WHAT IS EXPECTED -> In the passage on Millennials and banking below, reproduce everything from "The stats about" down to "extremely short-sighted thinking." word for word.

DOCUMENT PASSAGE ->
----------
Amex is betting on BuzzFeed’s winning formula for attracting and engaging Millennial consumers, taking advantage of a tremendous opportunity to get in front of millions (and millions) of their eyeballs via some of the Internet's most popular videos… before anyone else does.
The stats about Millennials and mobile banking are pretty much what you’d expect: these digital natives are huge fans. One recent banking index shows that “Millennials are three times as likely as Baby Boomers to use their mobile phones to access their accounts.” In addition, according to that same data set, “Millennials are more than 2.5 times as likely to have made a mobile payment in the past 30 days via an app than Baby Boomers, and 85% more likely to have done so than Gen Xers.”
It may be tempting for banks to draw a simple conclusion from these stats: if you build a terrific mobile app, Millennial accounts will come. But the “if you build it, they will come” strategy represents extremely short-sighted thinking.
While it’s true that if the digital/mobile experience your bank offers isn’t stellar, you may never get (or you may lose) Millennial customers, technology alone isn’t enough. Based on recent data, Accenture calls the tech-only approach “naïve at best.”
So what else matters to Millennials? According to the Accenture report:
- Value / “More than the North American average and other demographic groups, Millennials (56%) say that the top reason they would stay loyal to their primary bank is if the bank located discounts on purchases of interest. So it’s discounts, not just digital that banks must get right. Why? Value matters to Millennials.”
- Human advisors / “Millennials want human interaction, too. The majority (86%) expect to use the bank in the future because they can connect with human advisors there to address issues that go beyond basic banking transactions.”
----------
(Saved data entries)
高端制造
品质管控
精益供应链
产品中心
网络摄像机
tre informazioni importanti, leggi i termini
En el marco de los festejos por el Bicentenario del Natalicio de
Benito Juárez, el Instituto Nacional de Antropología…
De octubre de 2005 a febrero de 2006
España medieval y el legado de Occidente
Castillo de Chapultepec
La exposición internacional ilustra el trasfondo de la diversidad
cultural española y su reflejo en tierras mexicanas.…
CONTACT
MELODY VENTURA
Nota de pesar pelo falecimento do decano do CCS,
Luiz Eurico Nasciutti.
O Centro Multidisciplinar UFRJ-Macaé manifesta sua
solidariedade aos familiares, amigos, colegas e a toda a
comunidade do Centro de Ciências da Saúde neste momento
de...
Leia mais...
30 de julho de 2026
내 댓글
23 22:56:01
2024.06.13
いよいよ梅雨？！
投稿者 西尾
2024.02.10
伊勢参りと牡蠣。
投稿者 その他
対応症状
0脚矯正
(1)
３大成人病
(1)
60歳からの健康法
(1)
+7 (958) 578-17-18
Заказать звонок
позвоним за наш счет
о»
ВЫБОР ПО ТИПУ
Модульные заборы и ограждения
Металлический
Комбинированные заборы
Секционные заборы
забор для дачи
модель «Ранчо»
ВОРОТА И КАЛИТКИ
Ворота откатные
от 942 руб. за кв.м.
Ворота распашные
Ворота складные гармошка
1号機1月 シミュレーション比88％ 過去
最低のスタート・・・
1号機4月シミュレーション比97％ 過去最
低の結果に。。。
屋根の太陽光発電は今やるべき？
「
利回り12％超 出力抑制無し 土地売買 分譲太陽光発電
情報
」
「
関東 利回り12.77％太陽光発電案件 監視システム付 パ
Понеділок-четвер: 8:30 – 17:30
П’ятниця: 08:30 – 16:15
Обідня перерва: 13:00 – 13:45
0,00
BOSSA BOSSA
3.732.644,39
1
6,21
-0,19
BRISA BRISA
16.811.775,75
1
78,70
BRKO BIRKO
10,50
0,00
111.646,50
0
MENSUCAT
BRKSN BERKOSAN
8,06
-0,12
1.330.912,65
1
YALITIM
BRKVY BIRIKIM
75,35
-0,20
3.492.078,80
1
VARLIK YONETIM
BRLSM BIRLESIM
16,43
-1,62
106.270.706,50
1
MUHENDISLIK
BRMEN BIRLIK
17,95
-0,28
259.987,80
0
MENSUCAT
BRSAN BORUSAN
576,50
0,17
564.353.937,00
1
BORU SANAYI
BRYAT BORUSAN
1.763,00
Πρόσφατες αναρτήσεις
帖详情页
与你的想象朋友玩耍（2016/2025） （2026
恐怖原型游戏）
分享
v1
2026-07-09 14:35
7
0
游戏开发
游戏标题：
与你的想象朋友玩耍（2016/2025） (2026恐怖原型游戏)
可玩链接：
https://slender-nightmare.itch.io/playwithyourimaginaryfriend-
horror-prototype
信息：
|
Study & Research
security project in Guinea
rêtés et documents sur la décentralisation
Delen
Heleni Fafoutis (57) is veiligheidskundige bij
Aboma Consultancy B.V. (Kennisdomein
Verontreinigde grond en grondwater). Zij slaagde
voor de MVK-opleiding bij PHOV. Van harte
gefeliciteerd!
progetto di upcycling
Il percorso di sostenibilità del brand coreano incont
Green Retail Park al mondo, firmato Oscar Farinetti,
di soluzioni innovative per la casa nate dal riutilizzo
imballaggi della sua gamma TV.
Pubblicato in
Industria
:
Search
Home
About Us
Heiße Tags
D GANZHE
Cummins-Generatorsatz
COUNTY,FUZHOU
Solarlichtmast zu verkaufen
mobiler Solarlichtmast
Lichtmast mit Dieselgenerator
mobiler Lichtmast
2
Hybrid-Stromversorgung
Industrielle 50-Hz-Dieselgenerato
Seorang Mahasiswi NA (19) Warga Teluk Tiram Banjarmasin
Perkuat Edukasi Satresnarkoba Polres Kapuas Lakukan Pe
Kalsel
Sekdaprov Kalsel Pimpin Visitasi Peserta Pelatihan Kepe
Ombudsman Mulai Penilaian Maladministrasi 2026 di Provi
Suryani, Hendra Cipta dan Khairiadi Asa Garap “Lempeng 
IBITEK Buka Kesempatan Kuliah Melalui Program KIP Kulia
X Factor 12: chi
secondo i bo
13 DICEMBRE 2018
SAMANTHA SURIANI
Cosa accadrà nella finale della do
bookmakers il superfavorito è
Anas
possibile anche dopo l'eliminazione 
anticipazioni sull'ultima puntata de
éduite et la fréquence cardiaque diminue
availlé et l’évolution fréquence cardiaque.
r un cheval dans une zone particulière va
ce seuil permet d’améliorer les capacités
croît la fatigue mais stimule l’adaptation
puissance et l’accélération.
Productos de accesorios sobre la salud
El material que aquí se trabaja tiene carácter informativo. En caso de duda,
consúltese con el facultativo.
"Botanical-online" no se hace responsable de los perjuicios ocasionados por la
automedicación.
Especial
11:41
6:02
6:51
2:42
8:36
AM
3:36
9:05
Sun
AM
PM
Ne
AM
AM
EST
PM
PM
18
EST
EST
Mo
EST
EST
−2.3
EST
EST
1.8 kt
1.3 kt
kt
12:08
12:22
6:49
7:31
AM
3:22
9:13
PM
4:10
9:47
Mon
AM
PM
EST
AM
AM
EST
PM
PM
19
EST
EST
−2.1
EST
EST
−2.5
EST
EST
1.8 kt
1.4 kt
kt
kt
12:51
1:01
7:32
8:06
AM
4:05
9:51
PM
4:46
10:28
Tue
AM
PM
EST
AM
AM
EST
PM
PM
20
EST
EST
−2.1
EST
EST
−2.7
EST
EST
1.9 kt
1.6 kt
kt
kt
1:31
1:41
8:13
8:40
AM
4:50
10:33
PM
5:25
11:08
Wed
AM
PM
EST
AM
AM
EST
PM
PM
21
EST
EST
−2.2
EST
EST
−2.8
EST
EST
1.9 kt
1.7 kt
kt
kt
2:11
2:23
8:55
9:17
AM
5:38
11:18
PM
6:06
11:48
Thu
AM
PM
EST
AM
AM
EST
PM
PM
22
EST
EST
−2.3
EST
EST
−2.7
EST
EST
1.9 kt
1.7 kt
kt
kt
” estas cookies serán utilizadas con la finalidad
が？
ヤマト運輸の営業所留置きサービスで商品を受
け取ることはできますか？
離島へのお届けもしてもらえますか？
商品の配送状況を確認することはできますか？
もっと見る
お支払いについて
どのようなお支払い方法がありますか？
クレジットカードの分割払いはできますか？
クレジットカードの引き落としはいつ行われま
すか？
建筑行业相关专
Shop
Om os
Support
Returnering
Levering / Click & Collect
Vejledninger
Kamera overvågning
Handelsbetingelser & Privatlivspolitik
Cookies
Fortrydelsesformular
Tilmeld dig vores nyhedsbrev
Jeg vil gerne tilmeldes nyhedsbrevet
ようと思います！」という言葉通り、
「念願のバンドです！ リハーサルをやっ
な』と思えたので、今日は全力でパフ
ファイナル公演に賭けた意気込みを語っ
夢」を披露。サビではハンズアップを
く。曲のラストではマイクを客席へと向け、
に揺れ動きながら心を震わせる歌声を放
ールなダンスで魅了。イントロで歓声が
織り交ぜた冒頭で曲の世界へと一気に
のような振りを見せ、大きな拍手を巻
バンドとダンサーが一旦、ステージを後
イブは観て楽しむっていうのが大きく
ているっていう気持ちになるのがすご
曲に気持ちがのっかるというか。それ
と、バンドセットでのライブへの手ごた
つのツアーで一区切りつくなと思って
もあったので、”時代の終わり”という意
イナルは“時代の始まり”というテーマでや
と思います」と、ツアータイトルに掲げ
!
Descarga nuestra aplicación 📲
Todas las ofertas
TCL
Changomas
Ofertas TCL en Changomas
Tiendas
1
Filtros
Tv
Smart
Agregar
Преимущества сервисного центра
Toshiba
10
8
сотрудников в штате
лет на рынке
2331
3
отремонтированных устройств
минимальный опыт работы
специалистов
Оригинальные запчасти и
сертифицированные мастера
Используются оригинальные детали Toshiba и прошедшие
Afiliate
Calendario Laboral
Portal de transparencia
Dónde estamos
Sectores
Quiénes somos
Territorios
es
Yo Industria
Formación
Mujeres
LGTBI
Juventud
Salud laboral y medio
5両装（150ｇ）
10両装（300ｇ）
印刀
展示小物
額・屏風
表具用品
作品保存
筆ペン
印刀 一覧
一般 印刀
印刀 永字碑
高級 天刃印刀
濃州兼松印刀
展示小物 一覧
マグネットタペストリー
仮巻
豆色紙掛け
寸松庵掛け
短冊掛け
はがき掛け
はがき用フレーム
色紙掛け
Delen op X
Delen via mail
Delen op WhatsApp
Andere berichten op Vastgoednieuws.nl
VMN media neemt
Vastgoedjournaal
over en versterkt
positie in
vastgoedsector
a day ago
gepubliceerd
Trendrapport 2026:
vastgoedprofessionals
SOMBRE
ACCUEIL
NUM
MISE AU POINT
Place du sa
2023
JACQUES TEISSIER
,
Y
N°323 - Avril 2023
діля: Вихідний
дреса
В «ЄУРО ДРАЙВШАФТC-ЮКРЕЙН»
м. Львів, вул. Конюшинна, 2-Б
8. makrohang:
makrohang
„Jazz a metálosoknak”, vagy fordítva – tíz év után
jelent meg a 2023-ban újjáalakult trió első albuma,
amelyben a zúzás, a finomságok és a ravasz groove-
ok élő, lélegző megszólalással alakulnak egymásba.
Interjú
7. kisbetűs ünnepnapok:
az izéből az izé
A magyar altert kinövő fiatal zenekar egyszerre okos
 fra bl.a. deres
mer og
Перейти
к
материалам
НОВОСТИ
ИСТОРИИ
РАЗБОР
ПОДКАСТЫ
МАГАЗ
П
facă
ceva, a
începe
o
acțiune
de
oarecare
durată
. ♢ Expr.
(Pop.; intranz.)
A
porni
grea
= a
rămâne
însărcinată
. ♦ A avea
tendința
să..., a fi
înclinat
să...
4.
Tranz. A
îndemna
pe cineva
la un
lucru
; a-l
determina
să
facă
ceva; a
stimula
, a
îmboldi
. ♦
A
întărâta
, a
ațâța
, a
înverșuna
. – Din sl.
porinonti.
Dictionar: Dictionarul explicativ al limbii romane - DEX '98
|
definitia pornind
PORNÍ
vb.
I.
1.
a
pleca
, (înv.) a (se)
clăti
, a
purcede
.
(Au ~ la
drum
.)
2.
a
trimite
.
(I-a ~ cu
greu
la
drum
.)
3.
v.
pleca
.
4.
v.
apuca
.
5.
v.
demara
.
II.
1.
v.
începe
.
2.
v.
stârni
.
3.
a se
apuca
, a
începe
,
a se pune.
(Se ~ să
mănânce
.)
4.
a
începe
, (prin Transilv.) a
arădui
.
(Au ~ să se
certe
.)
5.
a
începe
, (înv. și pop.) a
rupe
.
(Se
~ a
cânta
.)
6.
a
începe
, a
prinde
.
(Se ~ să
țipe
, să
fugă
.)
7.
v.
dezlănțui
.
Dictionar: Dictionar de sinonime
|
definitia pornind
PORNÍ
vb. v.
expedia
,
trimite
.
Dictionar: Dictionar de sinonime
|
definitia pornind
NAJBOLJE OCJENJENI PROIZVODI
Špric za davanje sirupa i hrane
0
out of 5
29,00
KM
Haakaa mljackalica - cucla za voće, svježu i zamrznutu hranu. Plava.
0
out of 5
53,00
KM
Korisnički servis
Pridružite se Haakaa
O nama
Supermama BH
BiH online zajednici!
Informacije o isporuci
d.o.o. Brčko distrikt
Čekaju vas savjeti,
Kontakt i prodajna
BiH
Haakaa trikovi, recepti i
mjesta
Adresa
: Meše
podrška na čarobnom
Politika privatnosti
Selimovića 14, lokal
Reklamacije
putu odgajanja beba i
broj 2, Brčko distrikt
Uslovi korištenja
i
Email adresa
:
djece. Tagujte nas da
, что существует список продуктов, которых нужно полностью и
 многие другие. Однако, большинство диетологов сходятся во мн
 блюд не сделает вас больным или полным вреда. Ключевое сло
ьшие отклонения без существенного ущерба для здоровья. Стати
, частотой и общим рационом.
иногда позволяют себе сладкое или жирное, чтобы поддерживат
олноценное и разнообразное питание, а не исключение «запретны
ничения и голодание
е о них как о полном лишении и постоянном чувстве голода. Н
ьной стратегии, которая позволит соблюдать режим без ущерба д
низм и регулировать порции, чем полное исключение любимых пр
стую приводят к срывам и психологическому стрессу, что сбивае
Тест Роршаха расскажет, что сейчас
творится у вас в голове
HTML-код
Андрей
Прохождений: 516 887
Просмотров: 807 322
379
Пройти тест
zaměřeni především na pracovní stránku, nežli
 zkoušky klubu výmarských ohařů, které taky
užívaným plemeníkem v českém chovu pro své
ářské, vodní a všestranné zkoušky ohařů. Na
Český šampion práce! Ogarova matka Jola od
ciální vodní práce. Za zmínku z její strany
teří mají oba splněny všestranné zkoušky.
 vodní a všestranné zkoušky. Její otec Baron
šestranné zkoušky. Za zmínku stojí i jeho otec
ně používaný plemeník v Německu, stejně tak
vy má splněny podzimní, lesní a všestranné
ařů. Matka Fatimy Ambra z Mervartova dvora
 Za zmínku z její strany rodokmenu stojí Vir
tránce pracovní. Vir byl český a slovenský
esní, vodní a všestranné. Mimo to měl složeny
----------
RESULT OF THE EXERCISE ->
The stats about Millennials and mobile banking are pretty much what you’d expect: these digital natives are huge fans. One recent banking index shows that “Millennials are three times as likely as Baby Boomers to use their mobile phones to access their accounts.” In addition, according to that same data set, “Millennials are more than 2.5 times as likely to have made a mobile payment in the past 30 days via an app than Baby Boomers, and 85% more likely to have done so than Gen Xers.”
It may be tempting for banks to draw a simple conclusion from these stats: if you build a terrific mobile app, Millennial accounts will come. But the “if you build it, they will come” strategy represents extremely short-sighted thinking.